## [Aufgabe 1]
Nenne alle Kläger, die der folgende Textauszug mit ihrer Nummer bezeichnet.

Der Kläger zu 1) hat sich um die erforderlichen Arbeitserlaubnisse bemüht. Wiederholt wurden seine Anträge jedoch abgelehnt. Soweit er Arbeitserlaubnisse erhalten hat, ist der Kläger erwerbstätig gewesen. Hinzu kommt, dass er die unbefristete Einstellungszusage einer Trockenbaufirma vorgelegt hat.
Angesichts dieser Besonderheiten, nach denen die begründete Aussicht besteht, dass der Kläger zu 1) im Fall der Erteilung eines Aufenthaltstitels ein Erwerbseinkommen erzielen wird, und unter Berücksichtigung der besonderen Bindungen der Kläger zu 3) und 4) im Bundesgebiet, derentwegen sie als faktische Inländer anzusehen sind, kann der Tatsache, dass die Familie in der Vergangenheit weitgehend auf öffentliche Mittel angewiesen war und derzeit ein Erwerbseinkommen in der Familie nicht erzielt wird, daher jedenfalls keine maßgebliche Bedeutung zukommen. Dass die Kläger zu 3) und 4) aufgrund ihrer bisherigen Ausbildung keinen Arbeitsplatz im Bundesgebiet finden werden, ist nach gegenwärtigem Sachstand nicht mit der für die Ablehnung eines Schutzanspruchs nach Art. 8 EMRK erforderlichen Sicherheit vorauszusehen.

## [Aufgabe 2]
Übertrage sämtliche Zeilen der folgenden Auflistung unverändert, aber ohne das Bild.

## [Angezeigte Daten]
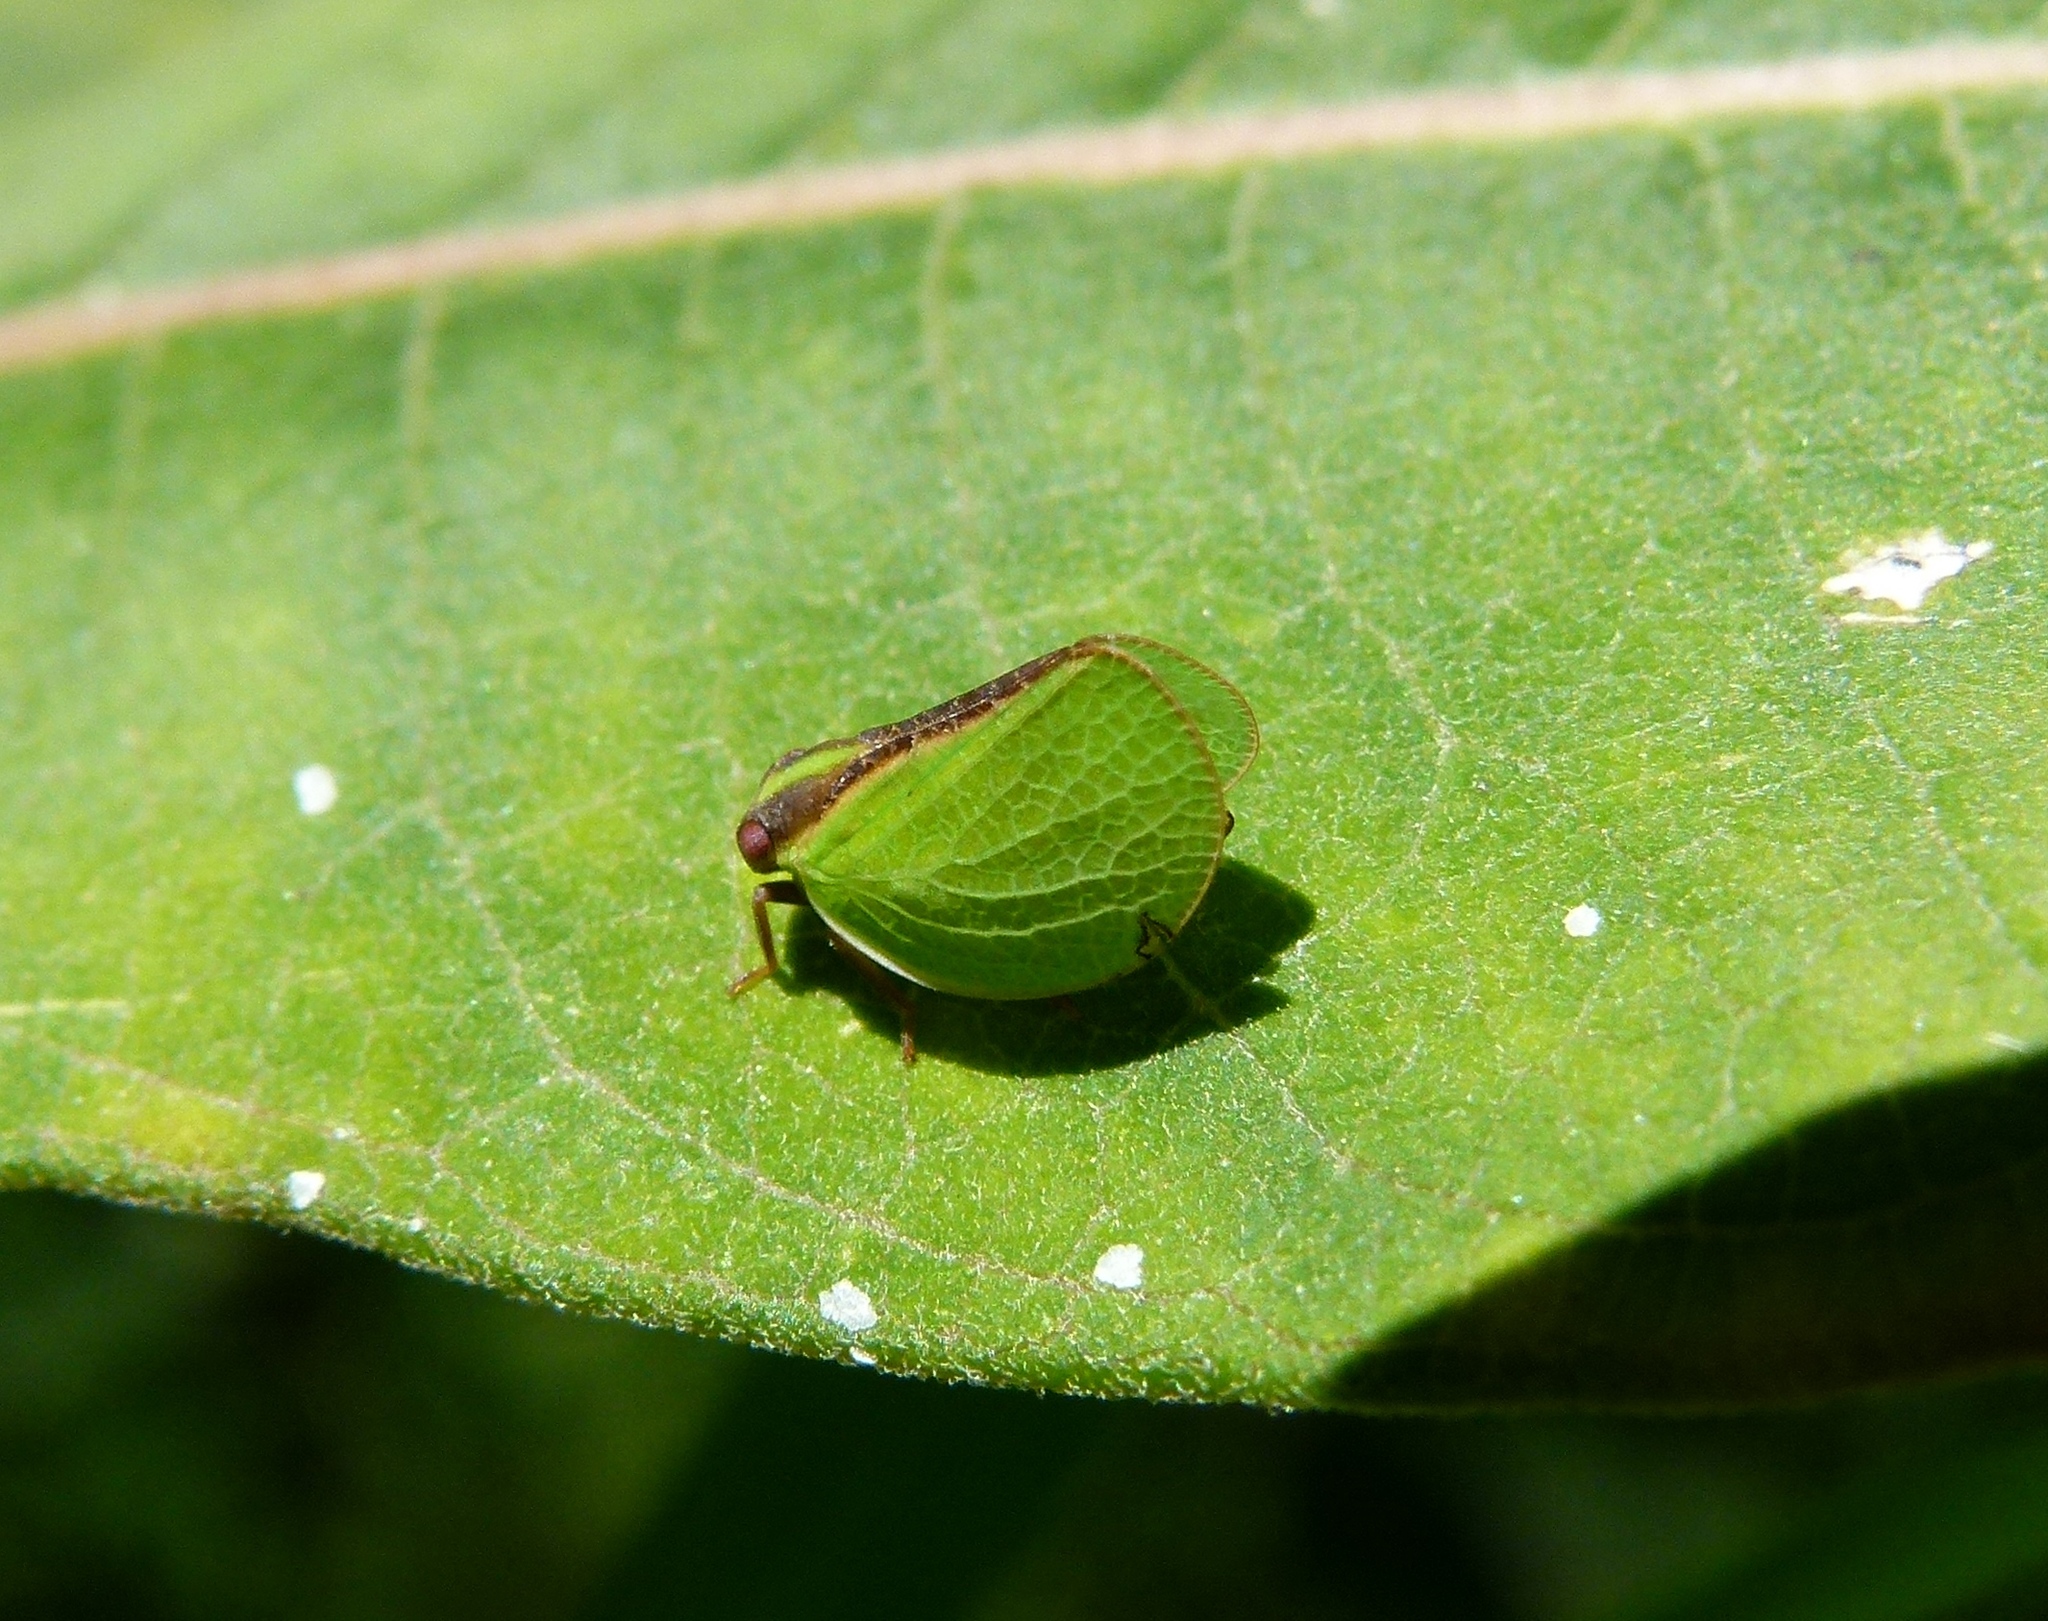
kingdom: Animalia
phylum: Arthropoda
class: Insecta
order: Hemiptera
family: Acanaloniidae
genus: Acanalonia
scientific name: Acanalonia bivittata
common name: Two-striped planthopper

## [Antwort 1]
Kläger zu 1), Kläger zu 3), Kläger zu 4)

## [Antwort 2]
kingdom: Animalia
phylum: Arthropoda
class: Insecta
order: Hemiptera
family: Acanaloniidae
genus: Acanalonia
scientific name: Acanalonia bivittata
common name: Two-striped planthopper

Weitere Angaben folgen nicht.